[Opening Material for the task section]

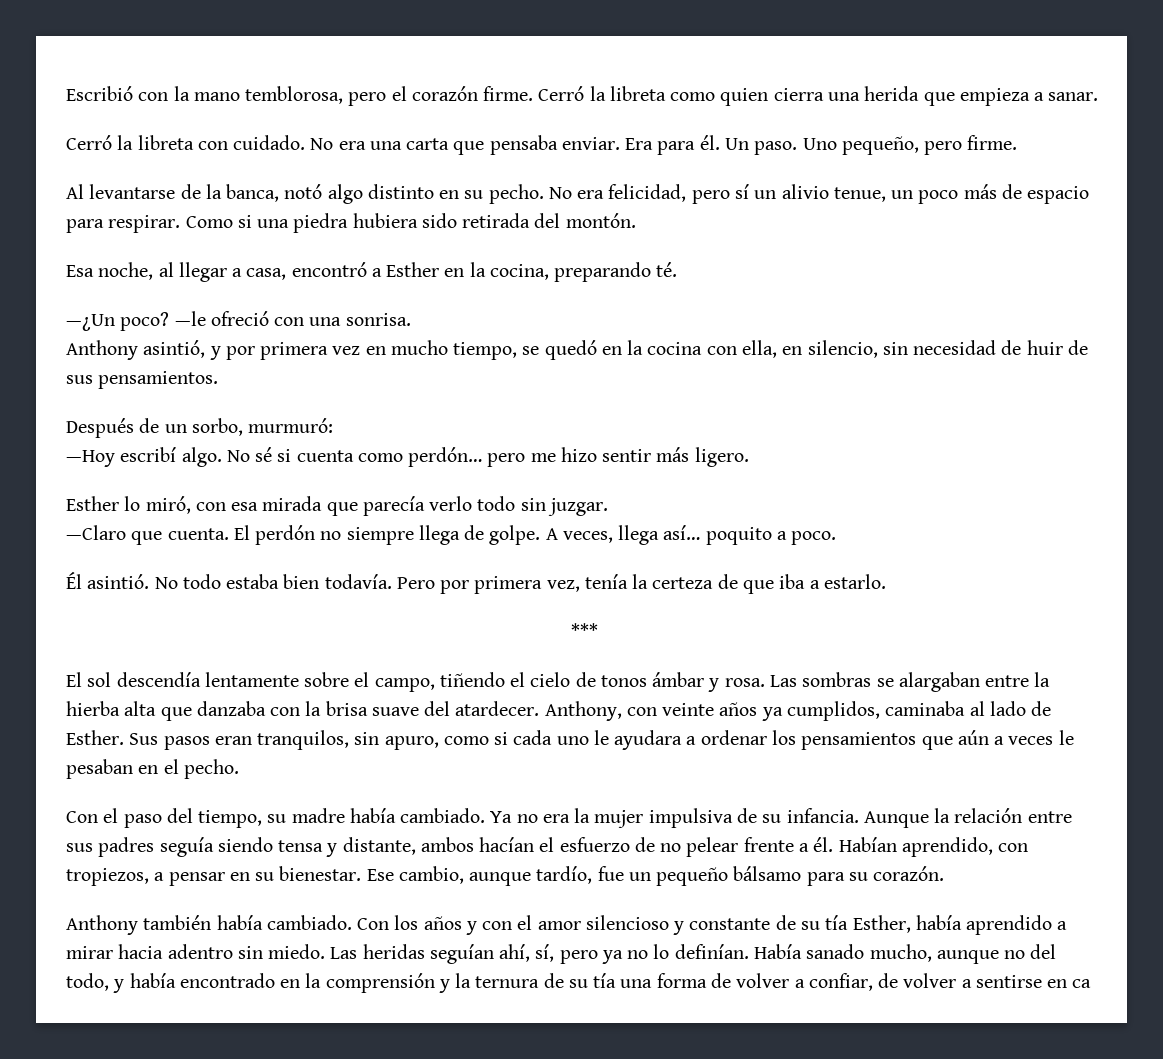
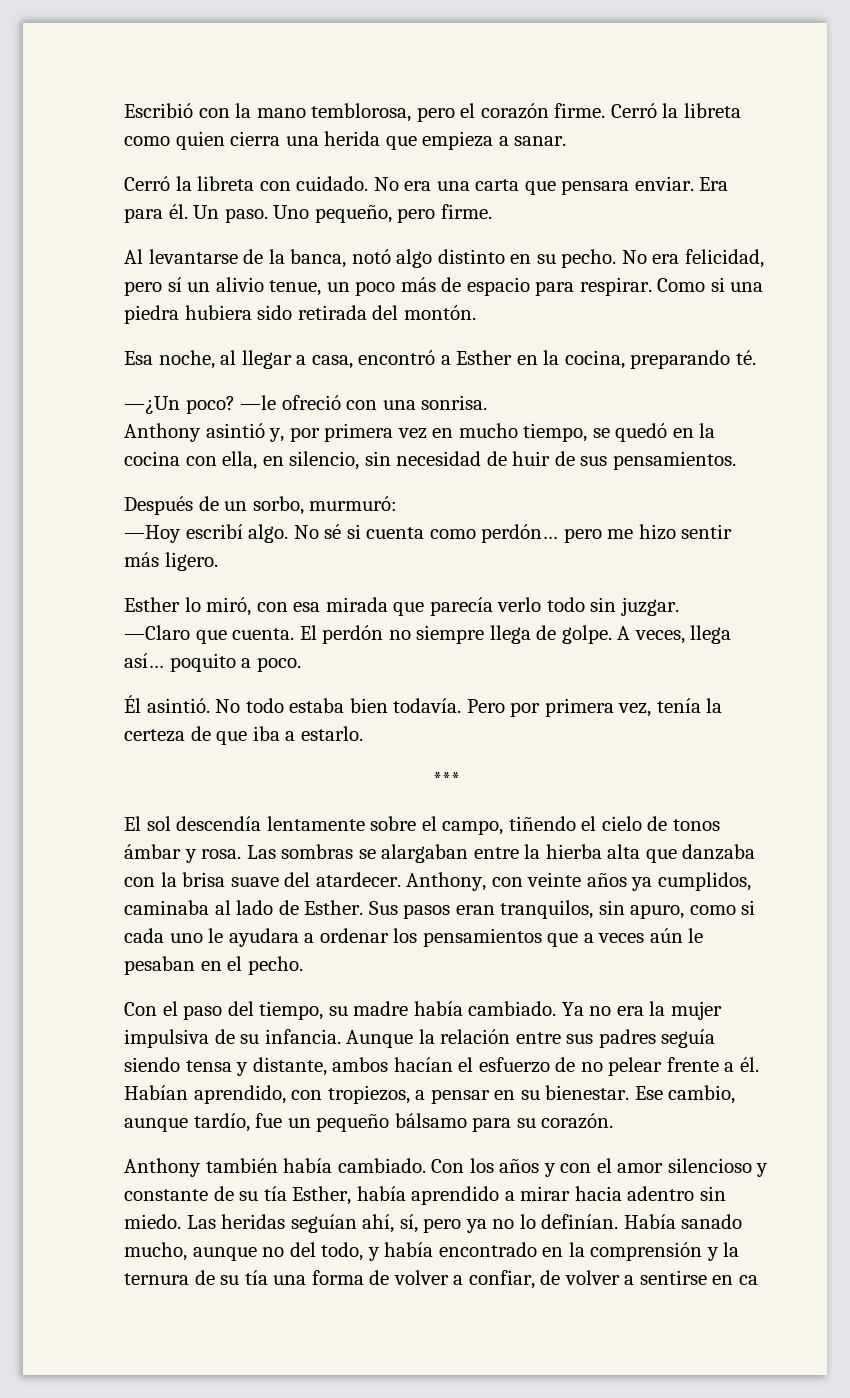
[489,135,558,155] pensaba -> [561,180,630,195] pensara
[143,340,221,360] asintió, y -> [205,423,285,442] asintió y,
[957,730,989,745] aún -> (579, 940) none
(1054, 740) none -> [649,928,683,943] aún

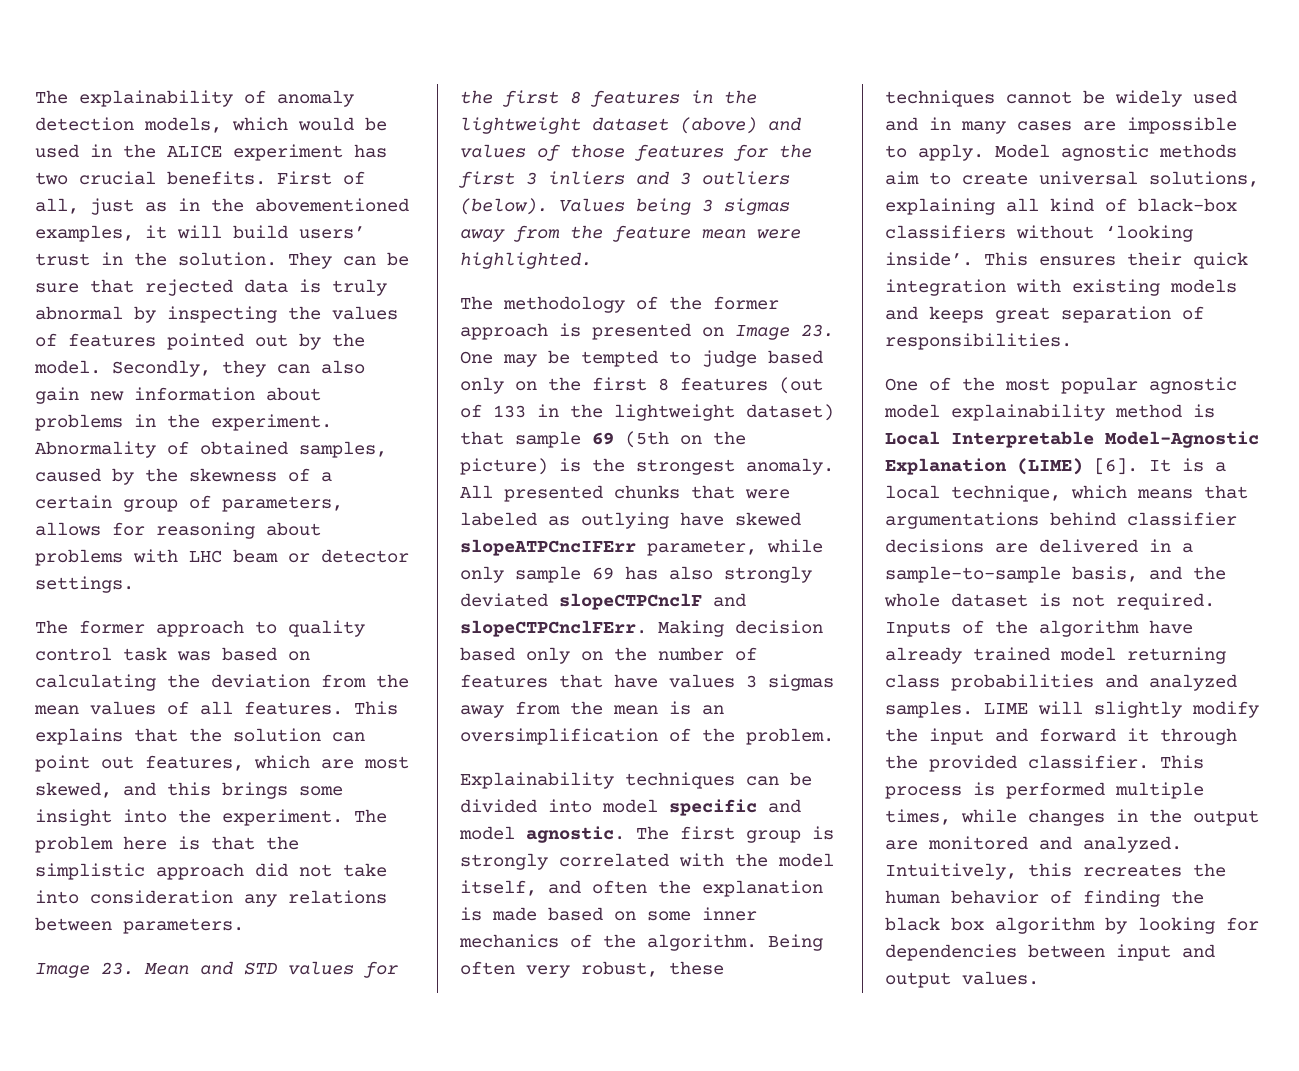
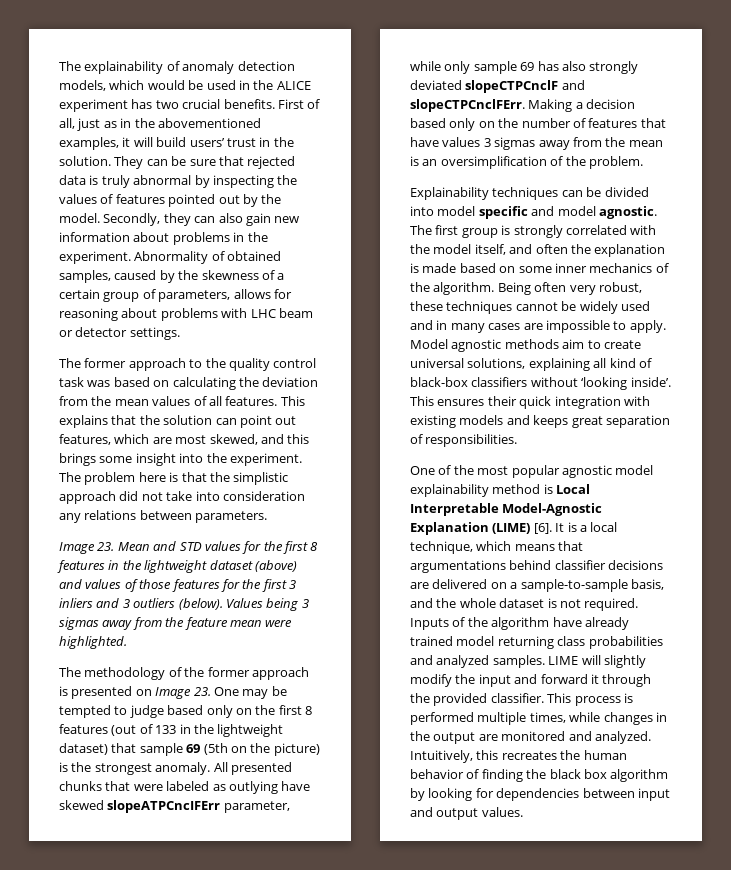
(277, 627) none -> [205,358,226,368] the
(724, 628) none -> [575,102,583,109] a
[1149,539,1171,552] in -> [490,582,507,589] on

[Closing Material for the task section]

### Exercise
Whenever the word "none" appears in a line of the listing, copy out that line.

### Exercise solution
[957,730,989,745] aún -> (579, 940) none
(1054, 740) none -> [649,928,683,943] aún
(277, 627) none -> [205,358,226,368] the
(724, 628) none -> [575,102,583,109] a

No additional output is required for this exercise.